What if:  What if God doesn't do what you think He is doing.  What if the plan you saw unfolding crumbles and blows away.  What if you pack up and move waiting for God's direction only to find you are moving again?  What if you blindly follow God's prompting and never go anywhere.  What if all you are certain is God's purpose for your life changes in an instant and you find out you were wrong?

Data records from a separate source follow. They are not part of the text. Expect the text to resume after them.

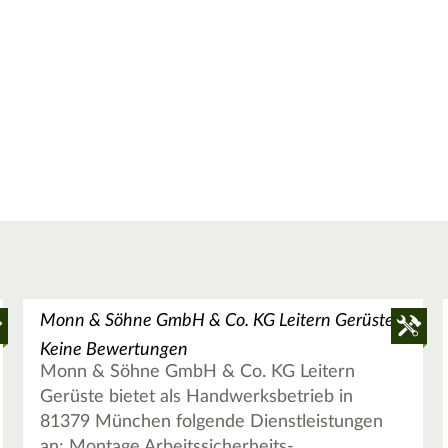
Monn & Söhne GmbH & Co. KG Leitern Gerüste
Keine Bewertungen
Monn & Söhne GmbH & Co. KG Leitern
Gerüste bietet als Handwerksbetrieb in
81379 München folgende Dienstleistungen
an: Montage Arbeitssicherheits-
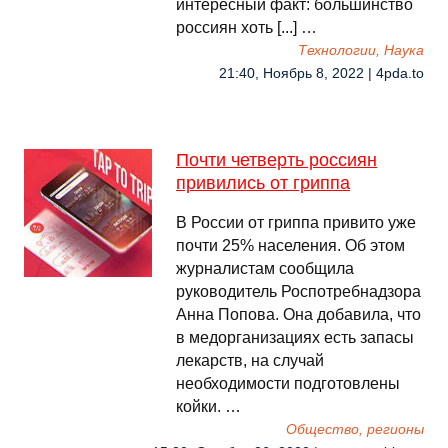
интересный факт: большинство
россиян хоть [...] …
Технологии, Наука
21:40, Ноябрь 8, 2022 | 4pda.to
Почти четверть россиян
привились от гриппа
В России от гриппа привито уже
почти 25% населения. Об этом
журналистам сообщила
руководитель Роспотребнадзора
Анна Попова. Она добавила, что
в медорганизациях есть запасы
лекарств, на случай
необходимости подготовлены
койки. …
Общество, регионы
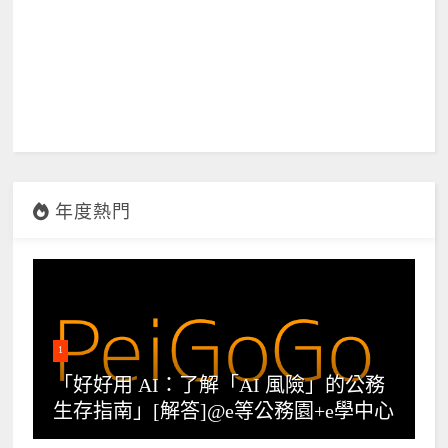
年度熱門
1
「好好用 AI：了解「AI 風險」的公務
生存指南」[解答]@e等公務園+e學中心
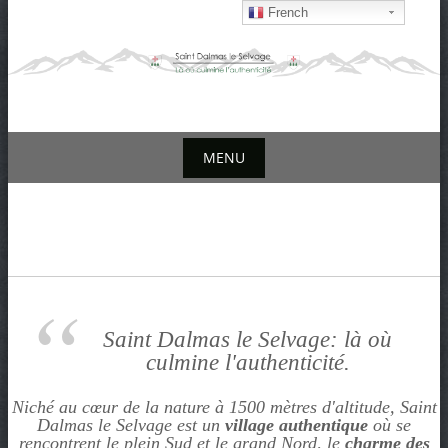
S
French
k
i
p
t
o
MENU
c
o
S
n
k
t
i
e
p
n
t
t
o
Saint Dalmas le Selvage: là où
culmine l'authenticité.
c
o
Niché au cœur de la nature à 1500 mètres d'altitude, Saint
n
Dalmas le Selvage est un
village authentique
où se
rencontrent le plein Sud et le grand Nord, le
charme des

These are the questions that have been rolling through my mind lately.  My friend and I had been on a mission to pray for orphan care.  We followed His every (well many) promptings, listened quietly for His still small voice.  We were certain we were seeing His plan unfold and we had so much excitement, we were like giddy school girls.  We were wrong.  The plan we (or I) was so certain we saw playing out before us was not at all the plan God had in mind.  I was left with a feeling of doubt.  Was it God who I was hearing?  Was it my own longings placed on an impulsive being? or worse:  On an imagined being?  Thankfully, that is exactly the thoughts I had.  WHY THANKFULLY!?!  Because, those are NOT my thoughts.  Thankfully, those thoughts pointed to exactly the ONE who would want me to think those thoughts.  He who sneaks around waiting for an opportunity to plant that small seed of doubt, carefully tending it, watching it grow with sheer delight.  Thankfully, because the thoughts were so extreme, I caught them and placed them in front of the proper authority and they were sent away from me.  Unfortunately, I did still have those thoughts, but fortunately, they caused me to turn to God's Word.  That is when I realized I am thankful for the doubt because it caused me to dig.  Dig deeper for what God really wants me to know.  He says, "My ways are not your ways" (Isaiah 55:8)  His thoughts (thankfully) are not my thoughts either!  I am still left with not understanding why God has chosen to work in this way, but I understand now that His ways are not my ways and for whatever reason He has chosen to have this story told this way, it is they way it should be.  As I meditate on these things, I remember that I can ask Him.  I can ask and say, "Show me your ways, O Lord, teach me your paths; guide me in your truth and teach me, for you are God my Savior, and my hope is in you all day long."  Psalm 25:4

Now, What if:  What if instead of moving me to the slums of another country, God moves me to another town in a gated community.  What if:  What if, after being prepared to totally open my options with regards to this next adoption, we are NOT placed with a sibling group of 4 with severe special needs, but only one infant.  If I am not suffering miserably, am I not doing His will?  That sneaky enemy is at it again, working in my thoughts to cause doubt and misdirection.  I am completely willing to do God's will, submitting to Him my own will and desires.  In the process, His gifts to me have been exceedingly more than I could ever hope for.  Only by being in God's Word would I have the strength to be in the place of His blessings.  Taking every thought captive and submitting them to Him.  I repeat:  "Show me your ways O Lord.  Teach me your paths.  Guide me in your truth and teach me, for you are God my savior and my hope is in You all day long."